=== Section Start ===

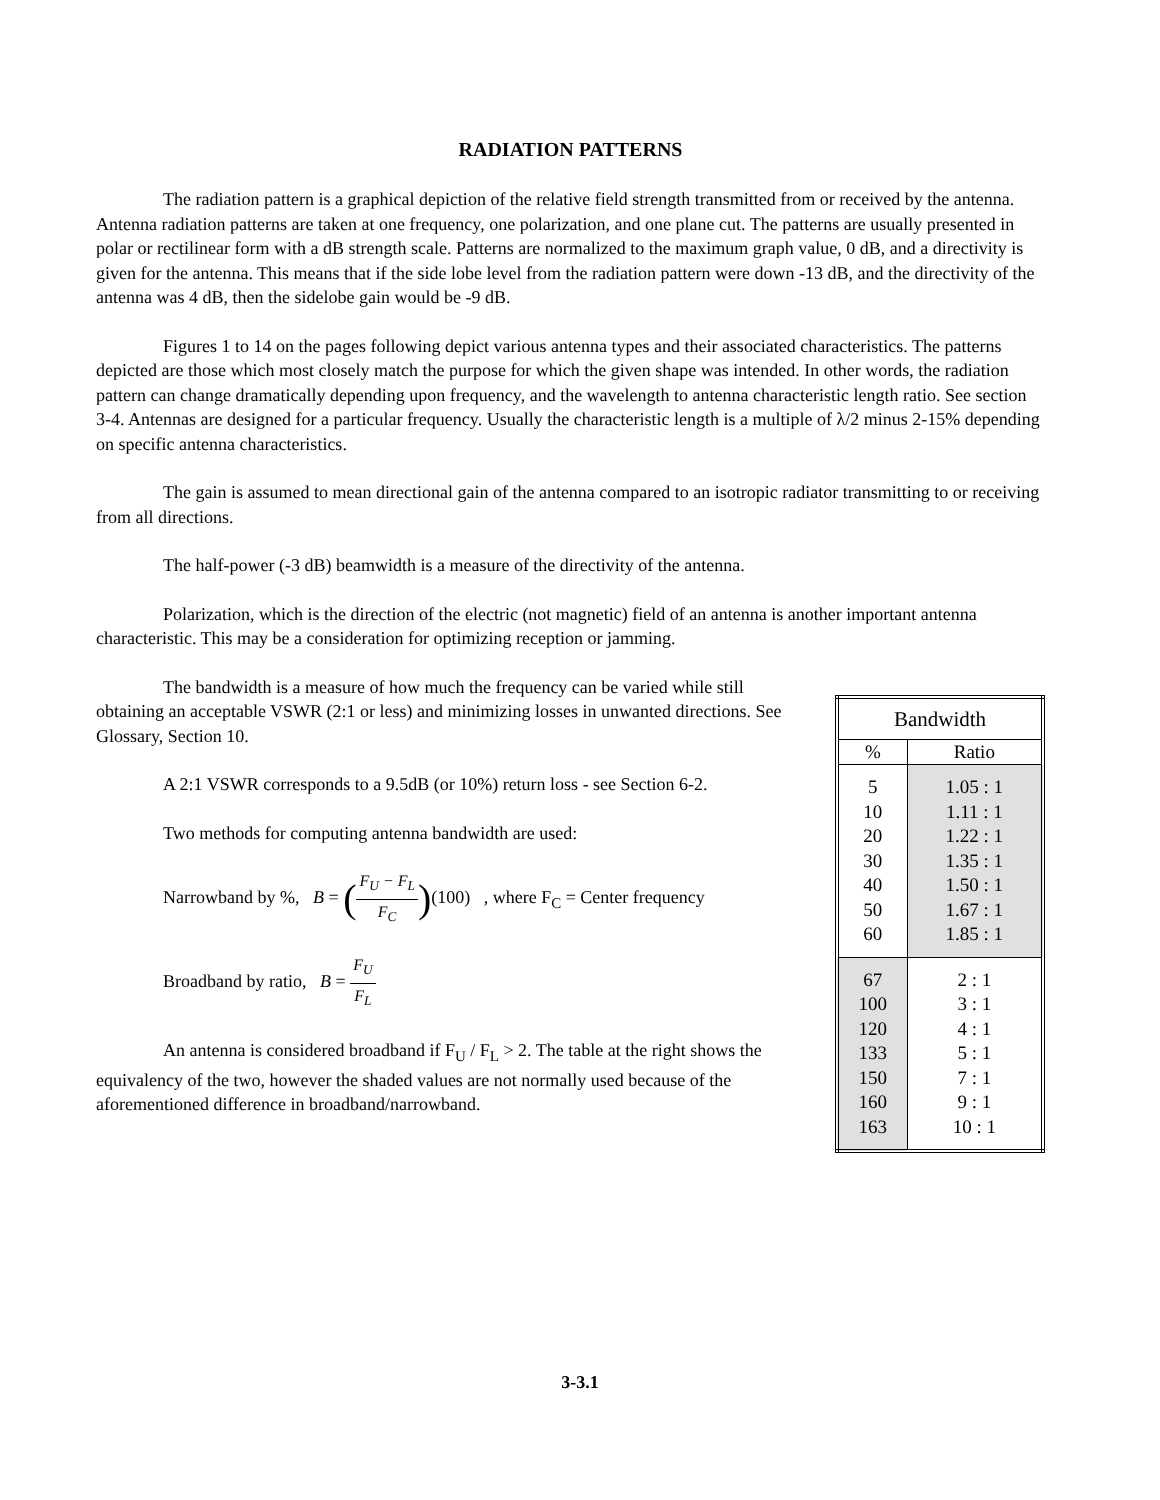RADIATION PATTERNS
The radiation pattern is a graphical depiction of the relative field strength transmitted from or received by the antenna. Antenna radiation patterns are taken at one frequency, one polarization, and one plane cut. The patterns are usually presented in polar or rectilinear form with a dB strength scale. Patterns are normalized to the maximum graph value, 0 dB, and a directivity is given for the antenna. This means that if the side lobe level from the radiation pattern were down -13 dB, and the directivity of the antenna was 4 dB, then the sidelobe gain would be -9 dB.
Figures 1 to 14 on the pages following depict various antenna types and their associated characteristics. The patterns depicted are those which most closely match the purpose for which the given shape was intended. In other words, the radiation pattern can change dramatically depending upon frequency, and the wavelength to antenna characteristic length ratio. See section 3-4. Antennas are designed for a particular frequency. Usually the characteristic length is a multiple of λ/2 minus 2-15% depending on specific antenna characteristics.
The gain is assumed to mean directional gain of the antenna compared to an isotropic radiator transmitting to or receiving from all directions.
The half-power (-3 dB) beamwidth is a measure of the directivity of the antenna.
Polarization, which is the direction of the electric (not magnetic) field of an antenna is another important antenna characteristic. This may be a consideration for optimizing reception or jamming.
The bandwidth is a measure of how much the frequency can be varied while still obtaining an acceptable VSWR (2:1 or less) and minimizing losses in unwanted directions. See Glossary, Section 10.
A 2:1 VSWR corresponds to a 9.5dB (or 10%) return loss - see Section 6-2.
Two methods for computing antenna bandwidth are used:
Narrowband by %, B = (F<sub>U</sub> − F<sub>L</sub> F<sub>C</sub>)(100) , where F<sub>C</sub> = Center frequency
Broadband by ratio, B = F<sub>U</sub> F<sub>L</sub>
An antenna is considered broadband if F<sub>U</sub> / F<sub>L</sub> > 2. The table at the right shows the equivalency of the two, however the shaded values are not normally used because of the aforementioned difference in broadband/narrowband.
| Bandwidth | |
| --- | --- |
| % | Ratio |
| 5 10 20 30 40 50 60 | 1.05 : 1 1.11 : 1 1.22 : 1 1.35 : 1 1.50 : 1 1.67 : 1 1.85 : 1 |
| 67 100 120 133 150 160 163 | 2 : 1 3 : 1 4 : 1 5 : 1 7 : 1 9 : 1 10 : 1 |
3-3.1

=== Section End ===

**TASK TO COMPLETE:**
Where a line of the data holds the word "directions", copy that line.

**SOLUTION TO THE EXERCISE:**
The gain is assumed to mean directional gain of the antenna compared to an isotropic radiator transmitting to or receiving from all directions.
The bandwidth is a measure of how much the frequency can be varied while still obtaining an acceptable VSWR (2:1 or less) and minimizing losses in unwanted directions. See Glossary, Section 10.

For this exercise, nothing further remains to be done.